▶ [TASKS]:
1. Reproduce verbatim the part of the passage on Lawrence and Sally Siddons that begins at the words "Sarah Martha (Sally)" and stops after the words "seas and lakes.".
2. In the passage on Lawrence and Sally Siddons, on what street was the house where Lawrence vacillated over Sally and Maria Siddons?
3. Extend the passage on Lawrence and Sally Siddons, picking up right after its final sentence.

━━━━━ SELECTED PASSAGE

Sarah Martha (Sally) Siddons by Lawrence, c.1795. Image source: WikipediaLawrence's vacillations in the house in Great Marlborough Street over Sally and Maria Siddons are like a rehearsal for Shelley and Byron's experiments in free love nearly twenty years later, with their themes of incest and adultery, the trail of broken hearts and unwanted babies, set against the Romantic landscape of European mountains, seas and lakes.
The young women who accompanied them on the adventure started off with the same hopes for self-development and emancipation, and were cheated into a new bondage. Lapping up the sensational drama vicariously, infatuated ourselves by the sexually ambivalent glamour of the poets, the libertarian ideals and heroic attitudes, we overlook what those women never forgot, in Claire Clairmont's still smarting hindsight, "what evil passion free love assured, what tenderness it dissolves; how it abused affections that should be the solace and balm of life, into a destroying scourge".
Even in Sally’s final renunciation of Lawrence - "I fly with HORROR from such a passion" and "Whenever I meet his eyes, with that glance that pierces through and through one, it is like an electric stroke to me" - there is passion, a furious revulsion against his selfishness, the male having-it-all, and a knowledge that she will never "quite conquer all [her] feelings". This imbalance between the sexes was not redressed until Jane Eyre defiantly told Rochester, “I have as much soul as you - and full as much heart”, and Charlotte Bronte vindictively blinded and maimed him to make him fit to be loved by his feminine equal.

━━━━━━━━━━
━━━━━ GIVEN INFORMATION

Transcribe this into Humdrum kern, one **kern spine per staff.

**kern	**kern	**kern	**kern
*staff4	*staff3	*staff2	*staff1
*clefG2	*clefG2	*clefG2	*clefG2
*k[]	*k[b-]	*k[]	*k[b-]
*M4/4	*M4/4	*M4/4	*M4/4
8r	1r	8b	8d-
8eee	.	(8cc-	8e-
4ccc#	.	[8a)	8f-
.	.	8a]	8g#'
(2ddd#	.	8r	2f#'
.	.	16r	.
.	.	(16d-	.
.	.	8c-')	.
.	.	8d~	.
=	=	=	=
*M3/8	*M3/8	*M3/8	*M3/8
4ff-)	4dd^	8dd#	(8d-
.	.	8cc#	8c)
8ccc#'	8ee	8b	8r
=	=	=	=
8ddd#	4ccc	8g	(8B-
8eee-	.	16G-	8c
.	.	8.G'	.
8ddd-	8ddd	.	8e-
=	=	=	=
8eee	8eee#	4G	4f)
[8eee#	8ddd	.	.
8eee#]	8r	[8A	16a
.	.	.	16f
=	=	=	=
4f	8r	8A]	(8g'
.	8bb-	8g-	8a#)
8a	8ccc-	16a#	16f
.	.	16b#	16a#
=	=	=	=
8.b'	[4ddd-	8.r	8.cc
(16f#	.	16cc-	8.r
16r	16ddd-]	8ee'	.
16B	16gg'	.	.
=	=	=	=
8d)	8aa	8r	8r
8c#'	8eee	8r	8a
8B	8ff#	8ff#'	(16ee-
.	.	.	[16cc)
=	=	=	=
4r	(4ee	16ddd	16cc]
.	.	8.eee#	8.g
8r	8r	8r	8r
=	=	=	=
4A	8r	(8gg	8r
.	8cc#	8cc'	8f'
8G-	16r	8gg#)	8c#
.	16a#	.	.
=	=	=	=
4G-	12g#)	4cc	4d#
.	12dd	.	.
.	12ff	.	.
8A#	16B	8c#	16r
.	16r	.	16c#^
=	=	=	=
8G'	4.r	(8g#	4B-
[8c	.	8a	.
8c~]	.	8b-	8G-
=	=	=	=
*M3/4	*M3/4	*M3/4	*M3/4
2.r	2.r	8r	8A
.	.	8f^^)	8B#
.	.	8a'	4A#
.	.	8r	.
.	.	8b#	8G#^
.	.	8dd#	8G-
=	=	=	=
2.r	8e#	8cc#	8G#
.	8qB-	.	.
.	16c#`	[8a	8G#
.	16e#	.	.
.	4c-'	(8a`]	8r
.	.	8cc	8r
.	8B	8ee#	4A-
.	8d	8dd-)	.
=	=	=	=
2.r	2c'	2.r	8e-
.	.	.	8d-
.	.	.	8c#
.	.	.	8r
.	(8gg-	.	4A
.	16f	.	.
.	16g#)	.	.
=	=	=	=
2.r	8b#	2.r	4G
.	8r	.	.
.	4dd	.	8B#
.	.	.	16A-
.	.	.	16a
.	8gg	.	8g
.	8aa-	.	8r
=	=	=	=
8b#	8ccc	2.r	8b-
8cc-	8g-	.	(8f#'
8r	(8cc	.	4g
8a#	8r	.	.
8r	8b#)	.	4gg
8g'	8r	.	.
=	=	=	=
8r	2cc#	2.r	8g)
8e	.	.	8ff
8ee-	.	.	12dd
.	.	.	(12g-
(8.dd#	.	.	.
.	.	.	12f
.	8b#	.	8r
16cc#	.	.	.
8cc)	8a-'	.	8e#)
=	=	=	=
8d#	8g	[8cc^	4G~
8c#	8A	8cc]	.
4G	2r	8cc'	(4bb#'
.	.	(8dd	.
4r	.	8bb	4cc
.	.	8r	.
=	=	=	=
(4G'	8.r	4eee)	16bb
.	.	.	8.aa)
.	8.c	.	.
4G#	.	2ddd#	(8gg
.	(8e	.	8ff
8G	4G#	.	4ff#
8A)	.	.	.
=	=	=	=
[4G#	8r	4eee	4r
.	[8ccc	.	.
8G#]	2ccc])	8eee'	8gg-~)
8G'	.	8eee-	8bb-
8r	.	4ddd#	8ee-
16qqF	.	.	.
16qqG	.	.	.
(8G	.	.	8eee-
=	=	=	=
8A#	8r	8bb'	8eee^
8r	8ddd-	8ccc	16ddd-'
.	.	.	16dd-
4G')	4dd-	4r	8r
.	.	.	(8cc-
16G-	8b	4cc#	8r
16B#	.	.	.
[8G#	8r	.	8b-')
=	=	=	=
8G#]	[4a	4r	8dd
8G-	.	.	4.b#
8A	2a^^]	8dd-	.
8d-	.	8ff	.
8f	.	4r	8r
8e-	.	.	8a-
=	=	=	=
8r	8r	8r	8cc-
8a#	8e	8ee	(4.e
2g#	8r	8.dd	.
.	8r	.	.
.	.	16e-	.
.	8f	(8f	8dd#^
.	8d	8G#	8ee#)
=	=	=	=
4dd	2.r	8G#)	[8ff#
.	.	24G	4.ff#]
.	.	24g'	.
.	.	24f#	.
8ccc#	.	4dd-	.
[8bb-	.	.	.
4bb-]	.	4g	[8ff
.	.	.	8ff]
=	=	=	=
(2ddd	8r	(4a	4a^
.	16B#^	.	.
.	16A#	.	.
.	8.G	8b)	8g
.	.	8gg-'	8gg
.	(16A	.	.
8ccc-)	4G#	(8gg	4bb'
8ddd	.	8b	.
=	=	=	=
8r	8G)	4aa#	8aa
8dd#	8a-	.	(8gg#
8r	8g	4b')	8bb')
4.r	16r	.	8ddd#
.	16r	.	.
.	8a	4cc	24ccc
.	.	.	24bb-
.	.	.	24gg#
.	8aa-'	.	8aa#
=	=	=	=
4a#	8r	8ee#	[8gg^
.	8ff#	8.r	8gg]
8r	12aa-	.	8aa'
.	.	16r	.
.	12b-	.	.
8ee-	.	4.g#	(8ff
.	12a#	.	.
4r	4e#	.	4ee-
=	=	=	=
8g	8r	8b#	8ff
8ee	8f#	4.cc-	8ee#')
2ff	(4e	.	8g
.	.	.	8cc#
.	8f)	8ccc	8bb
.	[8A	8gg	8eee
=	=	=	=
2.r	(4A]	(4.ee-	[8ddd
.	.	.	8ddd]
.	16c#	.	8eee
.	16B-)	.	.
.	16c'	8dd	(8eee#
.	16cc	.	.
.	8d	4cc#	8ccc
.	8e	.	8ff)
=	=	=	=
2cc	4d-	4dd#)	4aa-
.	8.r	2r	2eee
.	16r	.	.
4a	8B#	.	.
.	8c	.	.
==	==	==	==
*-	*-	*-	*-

━━━━━━━━━━

▶ [SET OF ANSWERS]:
1.
Sarah Martha (Sally) Siddons by Lawrence, c.1795. Image source: WikipediaLawrence's vacillations in the house in Great Marlborough Street over Sally and Maria Siddons are like a rehearsal for Shelley and Byron's experiments in free love nearly twenty years later, with their themes of incest and adultery, the trail of broken hearts and unwanted babies, set against the Romantic landscape of European mountains, seas and lakes.

2. Great Marlborough Street.

3.
The conclusion of Austen’s heroines that personal feelings must be balanced and controlled by moral reasoning and consideration for other people is less stringent than Goethe’s condemnation of Romanticism as sickness. Austen cares deeply about her emotionally disturbed heroines, and solicitously nurses them back to health. Perhaps "the one or two of the simplest remedies" applied by Elinor to Marianne included ubiquitous laudanum, that kept Sally Siddons in oblivion, both from asthma attacks and mental anguish, after she had separated from her lover while her sister was dying of consumption. In Jane Austen's deceptively quiet world, Marianne's "heart swelling with emotion" and her "tears of agony", are louder than a madwoman laughter in the attic.
Jane Austen is a Romantic - just a very, very cautious one.